◆ TRY IT: From the records, pick out and copy each line containing "elit".

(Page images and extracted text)

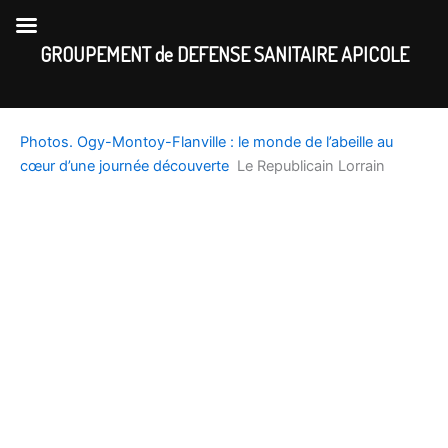
Skip
to
GROUPEMENT de DEFENSE SANITAIRE APICOLE
content
Photos. Ogy-Montoy-Flanville : le monde de l’abeille au
cœur d’une journée découverte
Le Republicain Lorrain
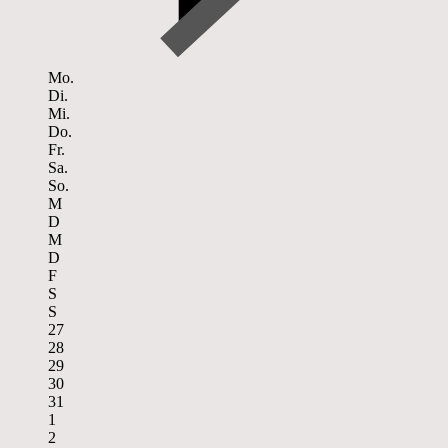
Mo.
Di.
Mi.
Do.
Fr.
Sa.
So.
M
D
M
D
F
S
S
27
28
29
30
31
1
2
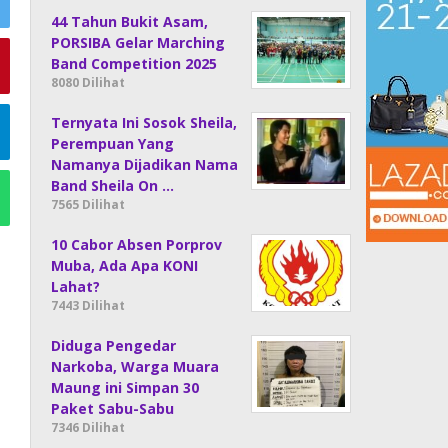
44 Tahun Bukit Asam,
PORSIBA Gelar Marching
Band Competition 2025
8080 Dilihat
Ternyata Ini Sosok Sheila,
Perempuan Yang
Namanya Dijadikan Nama
Band Sheila On …
7565 Dilihat
10 Cabor Absen Porprov
Muba, Ada Apa KONI
Lahat?
7443 Dilihat
Diduga Pengedar
Narkoba, Warga Muara
Maung ini Simpan 30
Paket Sabu-Sabu
7346 Dilihat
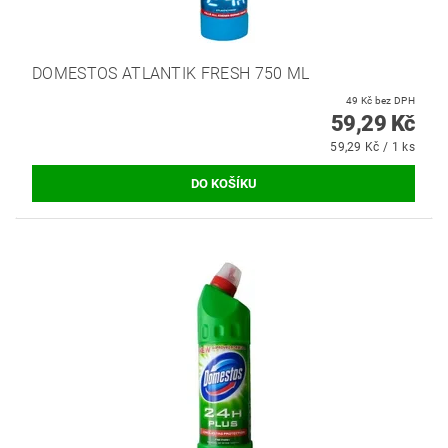
DOMESTOS ATLANTIK FRESH 750 ML
49 Kč bez DPH
59,29 Kč
59,29 Kč / 1 ks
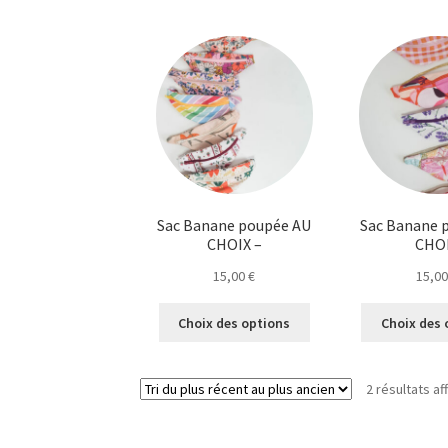
Sac Banane poupée AU
Sac Banane 
CHOIX –
CHO
15,00
€
15,0
Ce
Choix des options
Choix des 
produit
a
plusieurs
2 résultats af
variations.
Les
options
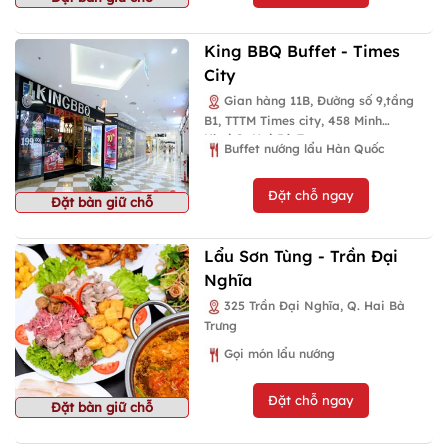
King BBQ Buffet - Times
City
Gian hàng 11B, Đường số 9,tầng
B1, TTTM Times city, 458 Minh
Khai,Q. Hai Bà Trưng
Buffet nướng lẩu Hàn Quốc
Đặt chỗ ngay
Đặt bàn giữ chỗ
Lẩu Sơn Tùng - Trần Đại
Nghĩa
325 Trần Đại Nghĩa, Q. Hai Bà
Trưng
Gọi món lẩu nướng
Đặt chỗ ngay
Đặt bàn giữ chỗ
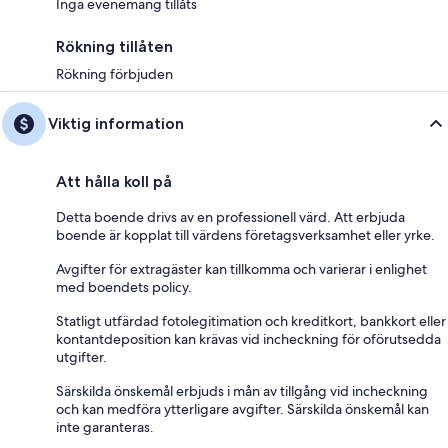
Inga evenemang tillåts
Rökning tillåten
Rökning förbjuden
Viktig information
Att hålla koll på
Detta boende drivs av en professionell värd. Att erbjuda
boende är kopplat till värdens företagsverksamhet eller yrke.
Avgifter för extragäster kan tillkomma och varierar i enlighet
med boendets policy.
Statligt utfärdad fotolegitimation och kreditkort, bankkort eller
kontantdeposition kan krävas vid incheckning för oförutsedda
utgifter.
Särskilda önskemål erbjuds i mån av tillgång vid incheckning
och kan medföra ytterligare avgifter. Särskilda önskemål kan
inte garanteras.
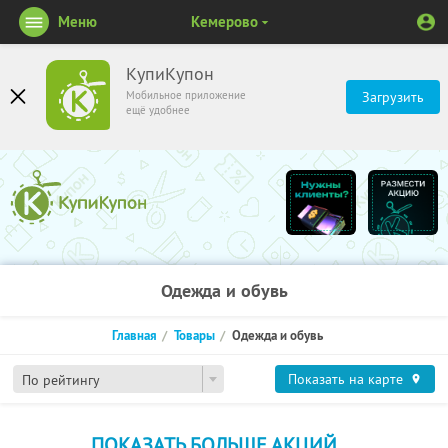
Меню
Кемерово
КупиКупон
Мобильное приложение
Загрузить
ещё удобнее
Одежда и обувь
Главная
Товары
Одежда и обувь
Показать на карте
По рейтингу
ПОКАЗАТЬ БОЛЬШЕ АКЦИЙ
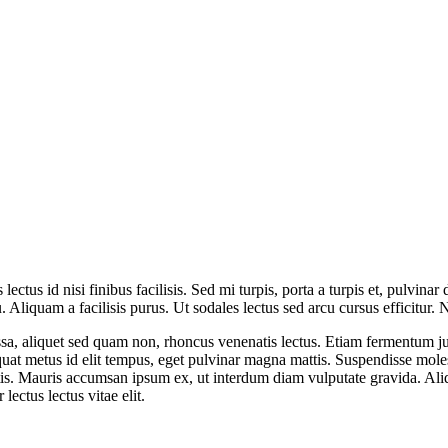
lectus id nisi finibus facilisis. Sed mi turpis, porta a turpis et, pulvin
cu. Aliquam a facilisis purus. Ut sodales lectus sed arcu cursus efficitur
a, aliquet sed quam non, rhoncus venenatis lectus. Etiam fermentum just
at metus id elit tempus, eget pulvinar magna mattis. Suspendisse molest
tis. Mauris accumsan ipsum ex, ut interdum diam vulputate gravida. Al
lectus lectus vitae elit.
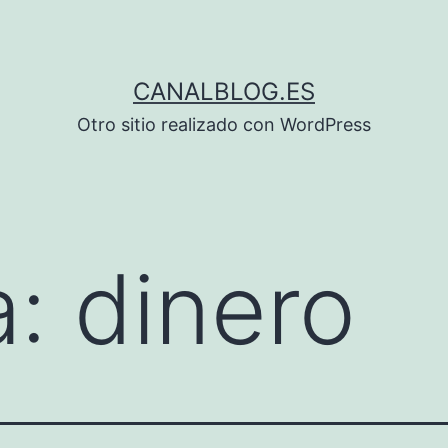
CANALBLOG.ES
Otro sitio realizado con WordPress
a:
dinero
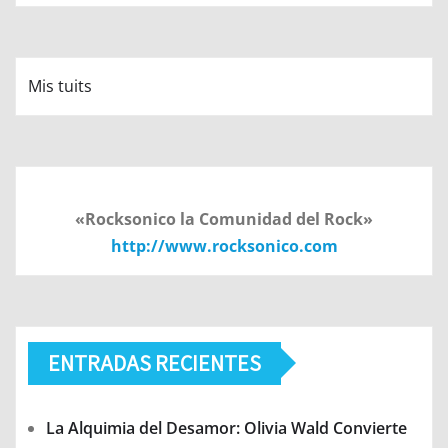
Mis tuits
«Rocksonico la Comunidad del Rock»
http://www.rocksonico.com
ENTRADAS RECIENTES
La Alquimia del Desamor: Olivia Wald Convierte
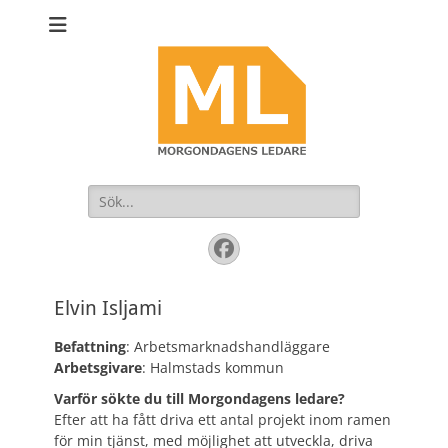
Sök
efter:
Facebook
Elvin Isljami
Befattning
: Arbetsmarknadshandläggare
Arbetsgivare
: Halmstads kommun
Varför sökte du till Morgondagens ledare?
Efter att ha fått driva ett antal projekt inom ramen
för min tjänst, med möjlighet att utveckla, driva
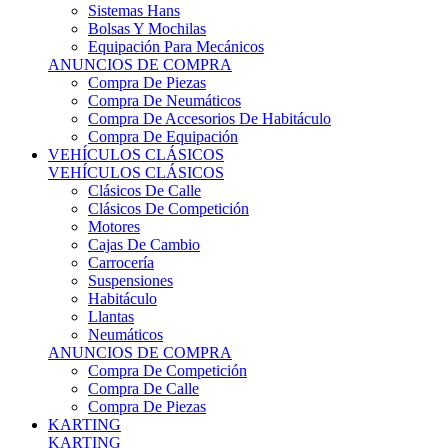
Sistemas Hans
Bolsas Y Mochilas
Equipación Para Mecánicos
ANUNCIOS DE COMPRA
Compra De Piezas
Compra De Neumáticos
Compra De Accesorios De Habitáculo
Compra De Equipación
VEHÍCULOS CLÁSICOS
VEHÍCULOS CLÁSICOS
Clásicos De Calle
Clásicos De Competición
Motores
Cajas De Cambio
Carrocería
Suspensiones
Habitáculo
Llantas
Neumáticos
ANUNCIOS DE COMPRA
Compra De Competición
Compra De Calle
Compra De Piezas
KARTING
KARTING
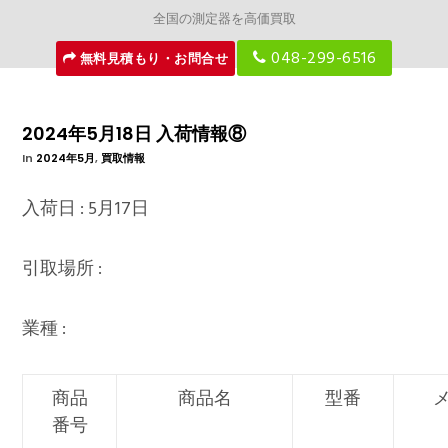
全国の測定器を高価買取
048-299-6516
無料見積もり・お問合せ
2024年5月18日 入荷情報⑧
In
2024年5月
,
買取情報
入荷日 : 5月17日
引取場所 :
業種 :
商品
商品名
型番
番号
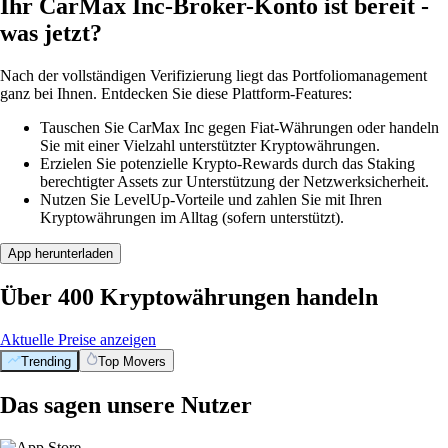
Ihr CarMax Inc-Broker-Konto ist bereit -
was jetzt?
Nach der vollständigen Verifizierung liegt das Portfoliomanagement
ganz bei Ihnen. Entdecken Sie diese Plattform-Features:
Tauschen Sie CarMax Inc gegen Fiat-Währungen oder handeln
Sie mit einer Vielzahl unterstützter Kryptowährungen.
Erzielen Sie potenzielle Krypto-Rewards durch das Staking
berechtigter Assets zur Unterstützung der Netzwerksicherheit.
Nutzen Sie LevelUp-Vorteile und zahlen Sie mit Ihren
Kryptowährungen im Alltag (sofern unterstützt).
App herunterladen
Über 400 Kryptowährungen handeln
Aktuelle Preise anzeigen
Trending
Top Movers
Das sagen unsere Nutzer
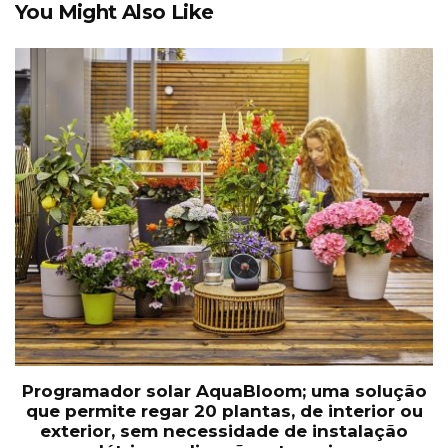
You Might Also Like
Programador solar AquaBloom; uma solução
que permite regar 20 plantas, de interior ou
exterior, sem necessidade de instalação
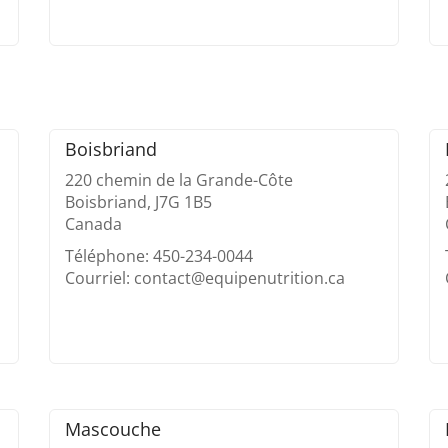
Boisbriand
220 chemin de la Grande-Côte
Boisbriand, J7G 1B5
Canada
Téléphone: 450-234-0044
Courriel: contact@equipenutrition.ca
Mascouche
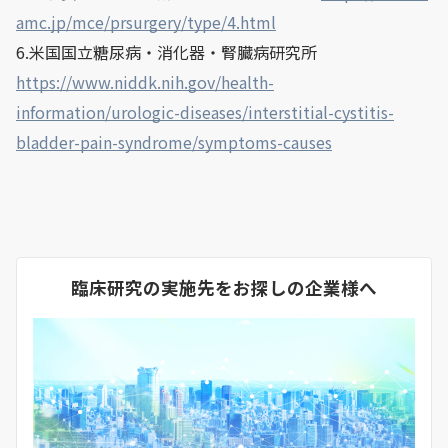
amc.jp/mce/prsurgery/type/4.html
6.米国国立糖尿病・消化器・腎臓病研究所
https://www.niddk.nih.gov/health-
information/urologic-diseases/interstitial-cystitis-
bladder-pain-syndrome/symptoms-causes
臨床研究の実施先をお探しの企業様へ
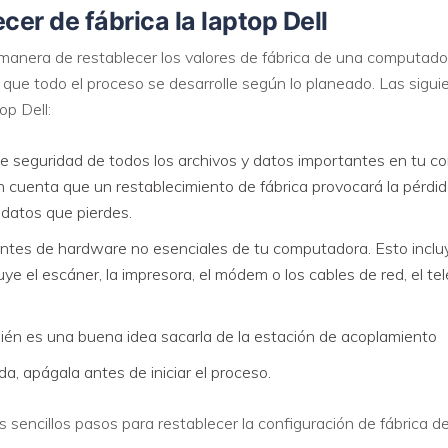
cer de fábrica la laptop Dell
VER TODAS LAS FUNCIONES
manera de restablecer los valores de fábrica de una computador
que todo el proceso se desarrolle según lo planeado. Las sigui
op Dell:
 seguridad de todos los archivos y datos importantes en tu co
n cuenta que un restablecimiento de fábrica provocará la pérdi
 datos que pierdes.
es de hardware no esenciales de tu computadora. Esto incluy
e el escáner, la impresora, el módem o los cables de red, el telé
bién es una buena idea sacarla de la estación de acoplamiento
a, apágala antes de iniciar el proceso.
 sencillos pasos para restablecer la configuración de fábrica d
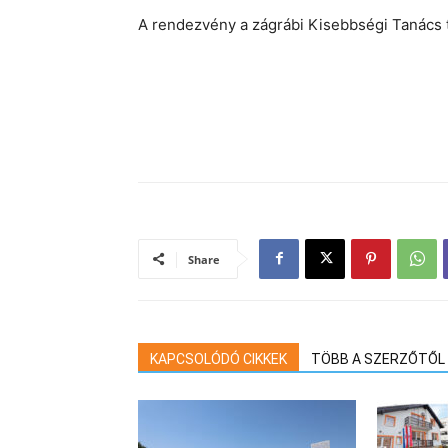
A rendezvény a zágrábi Kisebbségi Tanács 
Share
KAPCSOLÓDÓ CIKKEK
TÖBB A SZERZŐTŐL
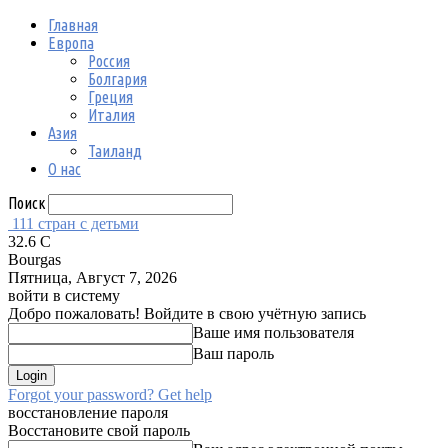
Главная
Европа
Россия
Болгария
Греция
Италия
Азия
Таиланд
О нас
Поиск
111 стран с детьми
32.6
C
Bourgas
Пятница, Август 7, 2026
войти в систему
Добро пожаловать! Войдите в свою учётную запись
Ваше имя пользователя
Ваш пароль
Forgot your password? Get help
восстановление пароля
Восстановите свой пароль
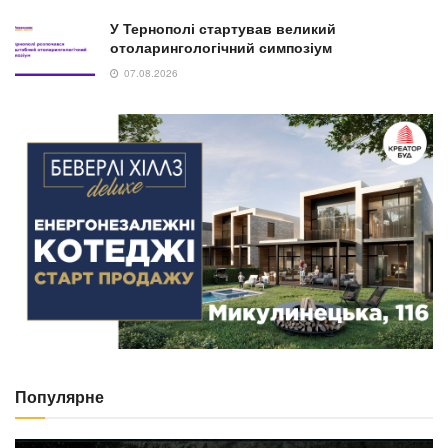
У Тернополі стартував великий
отоларингологічний симпозіум
07.08.2026
Популярне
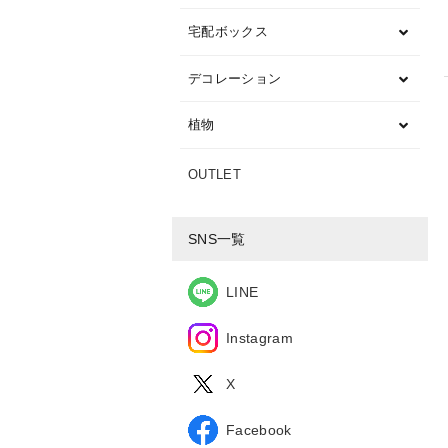
宅配ボックス
デコレーション
植物
OUTLET
SNS一覧
LINE
Instagram
X
Facebook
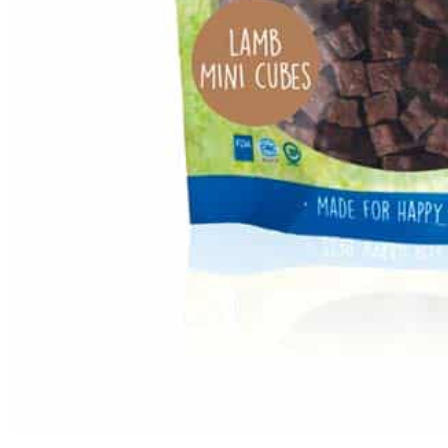
SELAR
ALLA SELAR
STEP-IN
AN
KOPPEL
LÄDERKOPPEL
TEXTIL KOPP
GODIS & TUGG
HUNDGODIS
HUNDGODIS NORDISKT
HUNDKLÄDER
TRÖJOR
REGNKLÄDER
VA
SOVPLATS
BÄDDAR
FILTAR
DYNOR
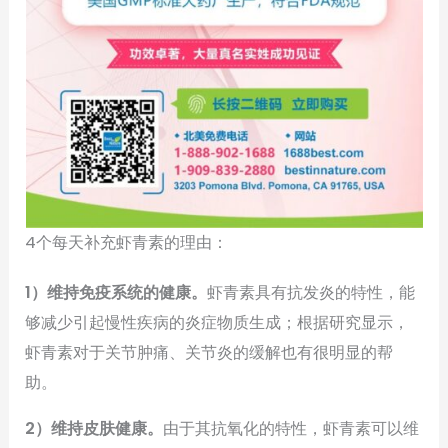
4个每天补充虾青素的理由：
1）维持免疫系统的健康。
虾青素具有抗发炎的特性，能
够减少引起慢性疾病的炎症物质生成；根据研究显示，
虾青素对于关节肿痛、关节炎的缓解也有很明显的帮
助。
2）维持皮肤健康。
由于其抗氧化的特性，虾青素可以维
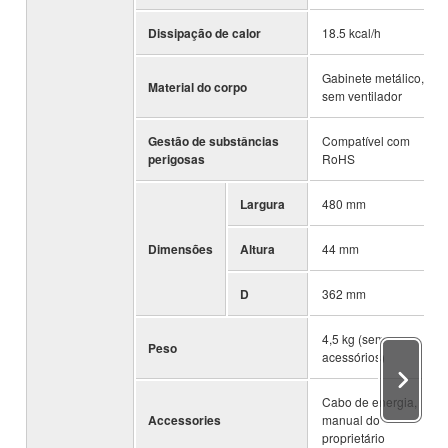
Dissipação de calor
18.5 kcal/h
Gabinete metálico,
Material do corpo
sem ventilador
Gestão de substâncias
Compatível com
perigosas
RoHS
Largura
480 mm
Dimensões
Altura
44 mm
D
362 mm
4,5 kg (sem
Peso
acessórios)
Cabo de energia,
Accessories
manual do
proprietário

◆ ANSWER FOR THIS EXERCISE:
at metus id elit tempus, eget pulvinar magna mattis. Suspendisse molest
lectus lectus vitae elit.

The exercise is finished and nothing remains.